Damien Chazelle, who is also nominated for best director, won for best original screenplay for the film.

Justin Hurwitz won for best original score for ``La La Land" and best original song for the movie's tune ``City of Stars."

Viola Davis won her first career Golden Globe for her work opposite Denzel Washington in ``Fences," the story of a working-class 1950s black family struggling to make ends meet.

``To all the people who believed in this piece of work -- it's not every day that Hollywood thinks of translating a play to screen," she said. ``It doesn't scream moneymaker. But it does scream art."

She gave special thanks to Washington, who also directed the film.

``Thank you for saying `Trust me and remember the love,' " she said.

Aaron Taylor-Johnson won the award for best supporting actor for his role as West Texas hoodlum Ray Marcus in the film noir ``Nocturnal Animals." It was the first Globe win for the 26-year-old British actor.

``I want to thank my wife for being with me and supporting me through this," he said. ``Thank you for putting up with me. I was not very pleasant in this role."

The award for best animated film went to ``Zootopia."

On the television side of the awards, Billy Bob Thornton, 61, was named best actor in a television drama for his portrayal of ambulance-chasing lawyer Billy McBride in Amazon's ``Goliath."
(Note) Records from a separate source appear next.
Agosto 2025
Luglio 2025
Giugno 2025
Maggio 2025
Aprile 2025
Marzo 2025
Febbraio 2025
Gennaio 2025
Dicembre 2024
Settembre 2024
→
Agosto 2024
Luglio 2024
Thornton joked with his fellow nominee, Bob Odenkirk, who also plays a sleazy lawyer on ``Better Call Saul," saying the two have had a feud since co-starring in a film in the 1940s. But Thornton thanked the Hollywood Foreign Press Association, noting that there was a host of talented nomninees, and ``this is not track and field, so you don't break a tape and actually win. This is up to people's opinion."

The award for best comedy went to the upstart FX series ``Atlanta,'' created by Donald Glover and telling the story of two cousins struggling to make it as rap artists. Glover hailed his fellow cast and crew members, but gave kudos to his native Atlanta, which provides the backdrop for the series.
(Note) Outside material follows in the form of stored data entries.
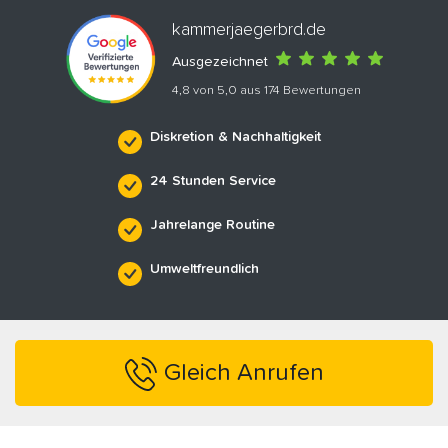
kammerjaegerbrd.de
Ausgezeichnet
4,8 von 5,0 aus 174 Bewertungen
Diskretion & Nachhaltigkeit
24 Stunden Service
Jahrelange Routine
Umweltfreundlich
Gleich Anrufen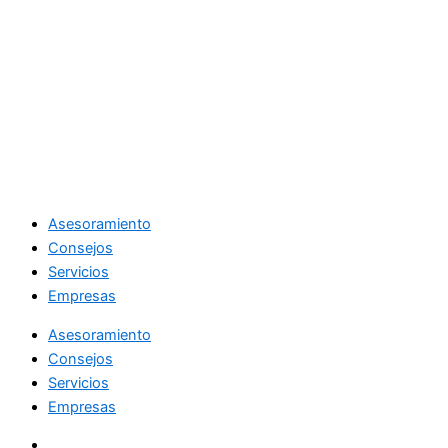
Asesoramiento
Consejos
Servicios
Empresas
Asesoramiento
Consejos
Servicios
Empresas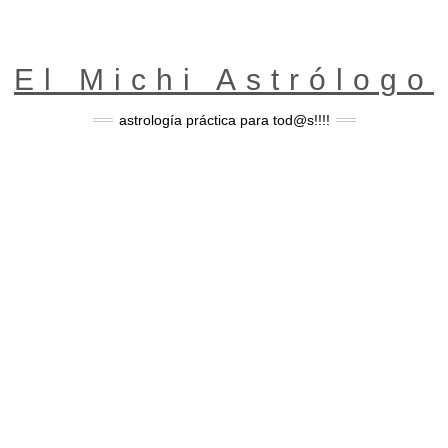
El Michi Astrólogo
astrología práctica para tod@s!!!!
``I really want to thank Atlanta and all the black folks in Atlanta for really, just for being alive and ... being amazing people," Glover said. ``I couldn't be here without Atlanta."

Tracee Ellis Ross, 44, won her first career Globe for her lead role in ABC's ``black-ish."

``It's my first time here, guys. It's a nice room, I like it," she told the crowd while accepting the best television comedy actress award. She dedicated the honor to ``all of the women of color ... whose stories, ideas and thoughts are not always considered worthy."

``It is an honor to be on this show to continue expanding the way we are seen and known," she said.

The acclaimed mini-series ``The People v. O.J. Simpson: American Crime Story" won the Globe for best limited series or made-for-television movie, while Sarah Paulson won a best actress prize for her work in the series, portraying prosecutor Marcia Clark.

Hugh Laurie took the prize for best supporting limited series actor for his role as an arms dealer in AMC's ``The Night Manager," based on the novel by John le Carre. Laurie got some nervous laughs for joking that it might be the final Golden Globes ceremony, referencing the incoming Republican presidential administration and the fact the awards show ``has the words, Hollywood, foreign and press in the title."

Olivia Colman won for best supporting limited series actress for her work in ``The Night Manager" for her portrayal of an intelligence operative.